Welcome to the real world. Following the volatility in stock markets over the past few weeks, investors are becoming more cautious about new issues coming to the market, newly created companies are becoming less confident about their ability to float, and banks which underwrite the issues are becoming more stringent, demanding more proof that a company's model is working. "It would be wrong to say that investors have lost appetite for internet-related issues, but they have certainly become more selective. Nobody expects the repeat of the frenzy we saw three months ago when everything with dotcom at the end could be sold," says one banker. The disappointing performance of Lastminute.com and World Online, the
shares in which fell below issue prices, had a particularly sobering effect
on investors. "Lastminute.com would not have been able to come to the market
in the present environment," a US banker said.

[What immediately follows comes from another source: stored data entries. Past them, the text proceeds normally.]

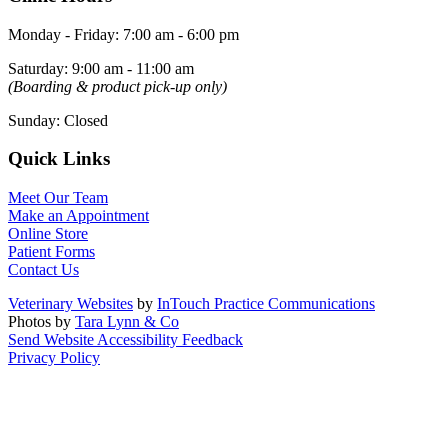
Monday - Friday
:
7:00 am
-
6:00 pm
Saturday
:
9:00 am
-
11:00 am
(Boarding & product pick-up only)
Sunday
:
Closed
Quick Links
Meet Our Team
Make an Appointment
Online Store
Patient Forms
Contact Us
Veterinary Websites
by
InTouch Practice Communications
Photos by
Tara Lynn & Co
Send Website Accessibility Feedback
Privacy Policy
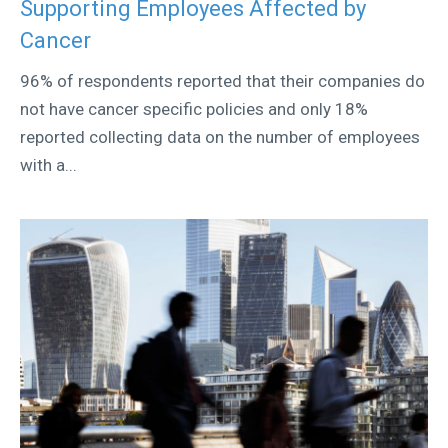
Supporting Employees Affected by
Cancer
96% of respondents reported that their companies do
not have cancer specific policies and only 18%
reported collecting data on the number of employees
with a...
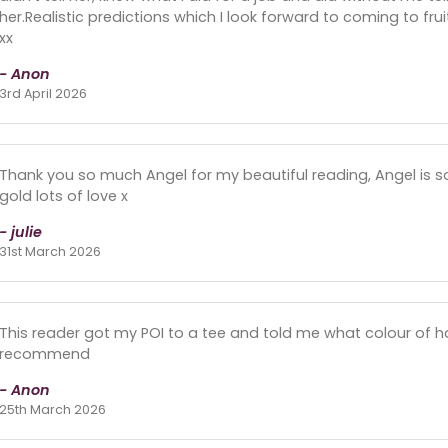
her.Realistic predictions which I look forward to coming to fru
xx
- Anon
3rd April 2026
Thank you so much Angel for my beautiful reading, Angel is so 
gold lots of love x
- julie
31st March 2026
This reader got my POI to a tee and told me what colour of h
recommend
- Anon
25th March 2026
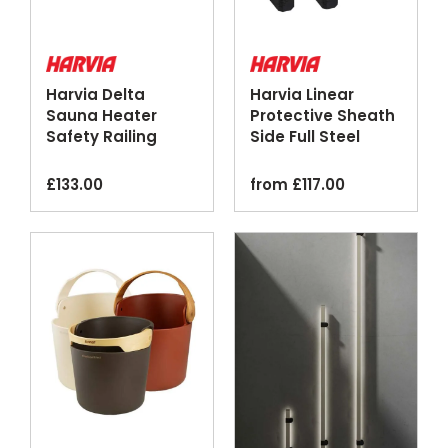
Harvia Delta
Harvia Linear
Sauna Heater
Protective Sheath
Safety Railing
Side Full Steel
Wood Steel
Black
£
133.00
from
£
117.00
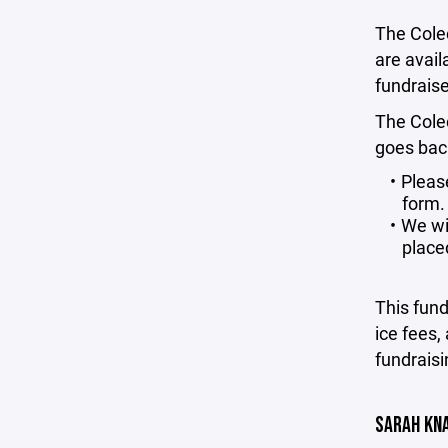
The Colec
are avai
fundraiser
The Cole
goes back
Pleas
form.
We wil
place
This fun
ice fees, 
fundraisi
SARAH KN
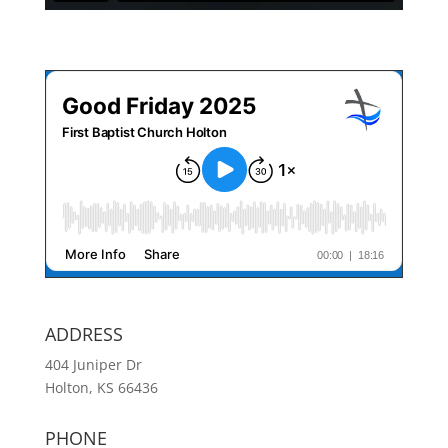
ADDRESS
404 Juniper Dr
Holton, KS 66436
PHONE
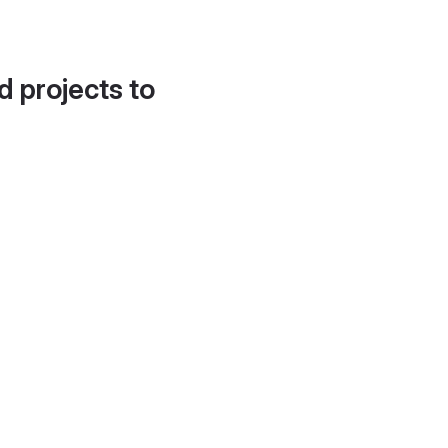
d projects to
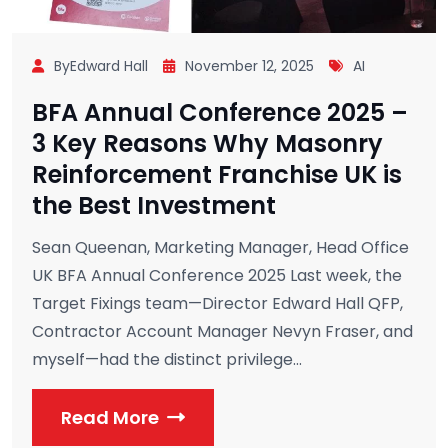
ByEdward Hall
November 12, 2025
AI
BFA Annual Conference 2025 –
3 Key Reasons Why Masonry
Reinforcement Franchise UK is
the Best Investment
Sean Queenan, Marketing Manager, Head Office
UK BFA Annual Conference 2025 Last week, the
Target Fixings team—Director Edward Hall QFP,
Contractor Account Manager Nevyn Fraser, and
myself—had the distinct privilege...
Read More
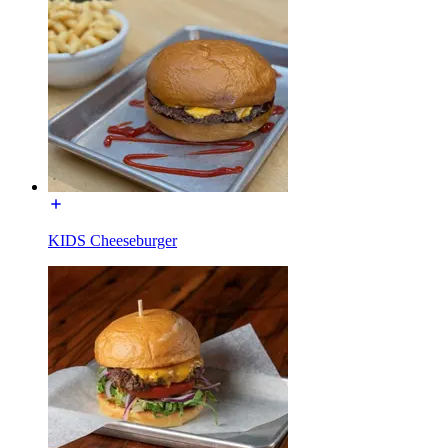
KIDS Cheeseburger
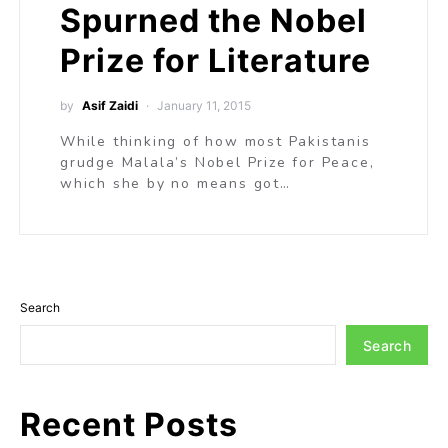
Spurned the Nobel
Prize for Literature
by
Asif Zaidi
January 11, 2015
While thinking of how most Pakistanis
grudge Malala’s Nobel Prize for Peace,
which she by no means got…
Search
Search
Recent Posts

Several companies which were planning to list their shares had to postpone
their offerings. Yes Television, the UK video on demand company, had to
postpone its offering due to the market uncertainty. It appeared to be
back on track last week but people close to the deal said it was likely
to cut its offer price by about 25 per cent, valuing the company at £600m
as opposed to £800m.
In France, for example, only two IPOs were officially postponed, according
to Paris Bourse, but bankers estimate at least half a dozen deals not announced
yet were likely to be delayed.
"It is normal for companies to review their plans when volatility reaches
the levels we have been seeing," said an investment banker at a foreign
bank active in Paris.
Several secondary offerings are also thought to have been put on hold. They include recently floated shares such as Wavecom, the telecommunications company that is also listed on Nasdaq. Wavecom had announced earlier this month that it intended to raise more than E150m in a secondary offering of shares. Fi System, an internet consultancy, confirmed recently it intended to put on hold a planned capital increase. "We will proceed with our capital increase when market conditions will be favourable," said Thierry Thevenet, Fi System's chief executive. Bankers said other companies, mostly those floated in the past 12 months, had been considering secondary offerings. One banker said these companies were likely to "wait two or three weeks to see what happens" in the markets. The turbulence, however, only seemed to have affected technology-related
deals.
But the companies which wanted to raise money early in their life before
proving that their models are sustainable are likely to be the main victims.